New long positions were added in these stocks on Friday, meaning both price and open interest increased:

store price change OI Changes
United Breweries 1.46% 19.51%
Divi's Laboratories 1.90% 17.40%
ONGC 4.30% 12.53%
Bajaj Auto 1.67% 7.37%
Laurus Labs 5.01% 6.81%

These stocks saw fresh short positions on Friday, meaning an increase in open interest but a drop in price:

store price change OI Changes
GNFC -2.00% 12.62%
HDFC bank -4.51% 9.43%
Indusind Bank -0.59% 5.99%
ICICI Bank -0.14% 5.81%
Titan -1.93% 4.26%

These names witnessed short covering on Friday, which means a drop in open interest but a rise in price:

store price change OI Changes
TVS Motor 2.24% -9.26%
Gujarat Gas 3.03% -7.49%
Ambuja Cement 0.37% -7.18%
Mphasis 1.11% -6.05%
Hindustan Copper 1.10% -5.86%

These are the stocks to watch out for ahead of Monday's trading session:

  • Indusind Bank: Advances have increased by 16% over the last year to Rs 3.48 lakh crore. Deposits have increased by 15% over the last year to Rs 3.98 lakh crore. CASA ratio has increased from 39.9% last year to 36.7% and 37.9% in March.
  • Titan: Jewellery domestic operations grew by about 8%. Overall, it grew by 9% year-on-year. Higher gold prices and fewer wedding days impacted consumer demand and overall sentiments remained relatively muted. Watches and wearables business grew by 15% over last year, while eyecare business saw a growth of 3% year-on-year.
  • Marico: Consolidated revenue grew in high-single digits and is expected to remain upward in the remainder of the year as well. Gross margins are also expected to expand on a y-o-y basis due to favourable portfolio mix. Domestic business recorded a marginal increase in underlying volume growth on a sequential basis. Parachute Coconut Oil recorded low single-digit volume growth but is likely to grow markedly in the remainder of the year given the healthy offtake growth trend. Saffola Oils recorded mid-single digit volume growth. Value-added Hair Oils performed softly in the beginning of the year due to competitive headwinds.
  • Dabur: Demand trends witnessed a sequential improvement with rural growth picking up. The improvement is expected to accelerate in the coming months. Consolidated revenue is expected to grow in mid-to-high single digits, while the India business may witness mid-single digit volume growth.
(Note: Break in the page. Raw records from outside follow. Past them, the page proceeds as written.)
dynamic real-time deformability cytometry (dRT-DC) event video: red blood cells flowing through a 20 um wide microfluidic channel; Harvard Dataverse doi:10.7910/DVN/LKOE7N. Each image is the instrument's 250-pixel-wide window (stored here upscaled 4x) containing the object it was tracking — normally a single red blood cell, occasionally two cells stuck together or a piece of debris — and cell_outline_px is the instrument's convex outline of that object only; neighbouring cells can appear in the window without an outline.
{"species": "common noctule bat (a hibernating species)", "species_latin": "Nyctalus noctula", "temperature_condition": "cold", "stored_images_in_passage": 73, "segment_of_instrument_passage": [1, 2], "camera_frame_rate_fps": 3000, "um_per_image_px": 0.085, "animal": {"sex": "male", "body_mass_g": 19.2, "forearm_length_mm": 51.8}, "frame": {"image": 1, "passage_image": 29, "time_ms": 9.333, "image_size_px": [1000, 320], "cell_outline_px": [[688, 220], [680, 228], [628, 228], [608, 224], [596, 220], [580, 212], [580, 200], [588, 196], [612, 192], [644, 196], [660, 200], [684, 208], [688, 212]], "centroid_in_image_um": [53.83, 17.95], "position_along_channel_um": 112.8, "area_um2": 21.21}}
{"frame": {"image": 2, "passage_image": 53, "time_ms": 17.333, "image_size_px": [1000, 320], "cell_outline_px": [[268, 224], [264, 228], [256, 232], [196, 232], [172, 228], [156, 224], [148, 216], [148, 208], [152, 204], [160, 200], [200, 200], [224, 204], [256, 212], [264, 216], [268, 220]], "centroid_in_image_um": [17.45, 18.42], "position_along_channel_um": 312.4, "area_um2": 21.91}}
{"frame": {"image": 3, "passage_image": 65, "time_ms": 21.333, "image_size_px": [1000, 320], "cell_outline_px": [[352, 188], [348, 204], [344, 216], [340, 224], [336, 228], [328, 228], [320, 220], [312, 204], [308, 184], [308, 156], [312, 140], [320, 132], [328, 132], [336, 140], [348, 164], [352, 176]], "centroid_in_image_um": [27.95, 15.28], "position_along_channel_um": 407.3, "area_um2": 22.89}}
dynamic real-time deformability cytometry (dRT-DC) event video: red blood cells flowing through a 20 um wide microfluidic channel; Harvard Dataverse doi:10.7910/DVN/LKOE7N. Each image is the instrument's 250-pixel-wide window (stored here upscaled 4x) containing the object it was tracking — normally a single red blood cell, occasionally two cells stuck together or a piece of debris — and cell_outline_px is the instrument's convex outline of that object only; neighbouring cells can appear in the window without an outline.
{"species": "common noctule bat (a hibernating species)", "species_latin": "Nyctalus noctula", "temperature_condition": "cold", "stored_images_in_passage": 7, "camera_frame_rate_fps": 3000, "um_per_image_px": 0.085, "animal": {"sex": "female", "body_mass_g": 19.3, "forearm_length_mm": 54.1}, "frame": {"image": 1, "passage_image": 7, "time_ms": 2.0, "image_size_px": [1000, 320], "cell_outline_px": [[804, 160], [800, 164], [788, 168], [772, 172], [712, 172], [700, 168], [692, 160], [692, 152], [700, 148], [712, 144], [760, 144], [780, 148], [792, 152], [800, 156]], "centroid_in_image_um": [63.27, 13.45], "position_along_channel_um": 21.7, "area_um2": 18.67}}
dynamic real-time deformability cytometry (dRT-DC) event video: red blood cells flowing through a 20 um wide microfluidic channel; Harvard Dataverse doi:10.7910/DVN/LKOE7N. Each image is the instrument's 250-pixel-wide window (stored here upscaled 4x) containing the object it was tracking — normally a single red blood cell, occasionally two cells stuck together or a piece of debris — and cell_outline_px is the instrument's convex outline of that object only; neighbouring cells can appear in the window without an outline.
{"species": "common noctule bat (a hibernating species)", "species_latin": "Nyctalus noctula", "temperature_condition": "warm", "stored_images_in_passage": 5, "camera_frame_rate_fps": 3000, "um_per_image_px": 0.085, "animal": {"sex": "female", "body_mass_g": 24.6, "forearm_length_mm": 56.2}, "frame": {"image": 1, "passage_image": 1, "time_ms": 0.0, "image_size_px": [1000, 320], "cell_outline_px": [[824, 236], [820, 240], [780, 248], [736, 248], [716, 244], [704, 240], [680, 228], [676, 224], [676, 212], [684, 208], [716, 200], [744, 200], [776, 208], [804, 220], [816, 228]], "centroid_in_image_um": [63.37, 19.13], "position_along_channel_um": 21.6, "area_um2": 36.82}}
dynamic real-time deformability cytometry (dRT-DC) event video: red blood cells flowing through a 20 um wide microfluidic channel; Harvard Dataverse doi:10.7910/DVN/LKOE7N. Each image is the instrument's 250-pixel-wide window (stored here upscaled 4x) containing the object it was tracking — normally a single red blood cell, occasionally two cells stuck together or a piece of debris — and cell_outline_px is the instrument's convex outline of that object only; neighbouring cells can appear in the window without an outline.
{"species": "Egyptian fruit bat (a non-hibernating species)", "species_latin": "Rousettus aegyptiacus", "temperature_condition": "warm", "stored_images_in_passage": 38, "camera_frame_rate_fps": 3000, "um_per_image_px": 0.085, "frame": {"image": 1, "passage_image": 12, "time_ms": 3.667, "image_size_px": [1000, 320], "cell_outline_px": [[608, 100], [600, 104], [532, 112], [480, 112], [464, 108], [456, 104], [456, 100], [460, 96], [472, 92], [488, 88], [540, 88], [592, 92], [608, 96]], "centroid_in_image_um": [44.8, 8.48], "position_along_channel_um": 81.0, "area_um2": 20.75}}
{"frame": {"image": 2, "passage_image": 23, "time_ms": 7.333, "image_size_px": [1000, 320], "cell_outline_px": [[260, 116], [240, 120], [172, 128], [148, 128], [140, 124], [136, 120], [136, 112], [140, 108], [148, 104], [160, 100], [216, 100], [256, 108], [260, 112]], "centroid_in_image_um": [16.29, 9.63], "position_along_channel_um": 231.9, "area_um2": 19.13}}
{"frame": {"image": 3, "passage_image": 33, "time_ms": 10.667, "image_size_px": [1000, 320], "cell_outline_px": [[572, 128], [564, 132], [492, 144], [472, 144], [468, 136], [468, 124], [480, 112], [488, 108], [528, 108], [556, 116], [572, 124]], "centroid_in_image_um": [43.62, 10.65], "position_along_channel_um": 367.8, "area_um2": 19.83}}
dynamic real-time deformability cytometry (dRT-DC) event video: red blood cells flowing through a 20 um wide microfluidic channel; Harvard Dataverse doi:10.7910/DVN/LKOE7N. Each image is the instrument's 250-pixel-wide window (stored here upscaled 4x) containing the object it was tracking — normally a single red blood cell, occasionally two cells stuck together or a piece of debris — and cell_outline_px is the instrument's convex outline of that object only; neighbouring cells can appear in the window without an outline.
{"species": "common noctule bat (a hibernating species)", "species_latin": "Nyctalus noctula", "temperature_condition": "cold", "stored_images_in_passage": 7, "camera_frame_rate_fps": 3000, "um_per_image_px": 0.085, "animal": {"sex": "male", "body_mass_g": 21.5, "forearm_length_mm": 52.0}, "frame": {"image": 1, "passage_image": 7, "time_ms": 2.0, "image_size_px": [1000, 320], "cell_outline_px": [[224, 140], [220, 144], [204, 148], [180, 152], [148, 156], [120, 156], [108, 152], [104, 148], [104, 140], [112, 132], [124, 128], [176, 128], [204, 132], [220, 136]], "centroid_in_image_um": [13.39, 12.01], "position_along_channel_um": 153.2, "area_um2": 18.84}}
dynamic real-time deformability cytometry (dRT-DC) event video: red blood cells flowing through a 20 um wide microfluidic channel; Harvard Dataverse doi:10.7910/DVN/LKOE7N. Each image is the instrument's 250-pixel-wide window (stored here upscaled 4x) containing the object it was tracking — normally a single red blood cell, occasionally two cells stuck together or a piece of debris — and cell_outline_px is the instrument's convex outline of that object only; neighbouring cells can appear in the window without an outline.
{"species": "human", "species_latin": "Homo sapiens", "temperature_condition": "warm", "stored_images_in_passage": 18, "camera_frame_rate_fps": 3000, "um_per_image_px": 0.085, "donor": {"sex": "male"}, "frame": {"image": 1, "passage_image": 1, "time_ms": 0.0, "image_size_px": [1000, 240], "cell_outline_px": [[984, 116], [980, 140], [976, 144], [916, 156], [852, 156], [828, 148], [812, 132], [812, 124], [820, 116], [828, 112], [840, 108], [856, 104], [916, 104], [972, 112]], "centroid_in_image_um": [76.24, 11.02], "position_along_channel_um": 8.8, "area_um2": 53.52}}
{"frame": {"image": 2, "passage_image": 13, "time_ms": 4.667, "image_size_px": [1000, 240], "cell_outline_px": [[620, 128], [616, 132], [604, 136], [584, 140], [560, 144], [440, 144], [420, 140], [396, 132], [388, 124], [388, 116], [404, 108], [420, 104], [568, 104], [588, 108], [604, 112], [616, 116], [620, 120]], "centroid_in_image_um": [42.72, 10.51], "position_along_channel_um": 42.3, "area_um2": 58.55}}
The HPC and Healthcare segments are expected to grow in high-single digits. The International business is expected to register strong growth in constant currency terms. Gross margins may see some expansion.
  • Bank of Baroda: Domestic advances grew 8.5% from last year to ₹8.82 lakh crore. Domestic retail advances grew 20.8% to ₹2.22 lakh crore. Global advances grew 8.1% to ₹10.72 lakh crore. Domestic deposits grew 5.25% to ₹11.05 lakh crore.
  • Adani Wilmar: Strong volume growth of 13% was driven by market-specific strategies across each category aimed at gaining market share, especially in under-listed markets. Alternate channels witnessed volume growth of 19%. Branded export volumes grew 36% year-on-year. Food and FMCG business volumes grew 23% over last year. Edible oil business continued to grow despite challenges across industries. Edible oil business witnessed volume growth of 13% year-on-year and value growth of 10%.
  • Indian Bank: Total turnover grew 10.9% year-on-year to Rs 12.21 lakh crore. Total deposits grew 9.5% from last year to Rs 6.81 lakh crore. Gross advances grew 12.7% to Rs 5.4 lakh crore.
  • Signature Global: Pre-sales grew 255% to ₹3,120 crore. Collections grew 102% to ₹1,210 crore compared to last year. Net loans decreased by ₹180 crore to ₹980 crore. Receivables for the quarter increased to ₹15,369 per sq ft. Number of units sold grew 8% to 968 units from 894 units. 30% of ₹10,000 crore pre-sales guidance was crossed in the first quarter itself.
  • Apollo Hospitals: Acquisition of 35.12 lakh shares of ₹10 each of Apollo Health and Lifestyle Limited, a subsidiary, at a price of ₹294 per share, through rights issue for ₹103.26 crore.
  • Bandhan Bank: Ratan Kumar Kesh appointed as interim MD and CEO for three months from July 10, 2024.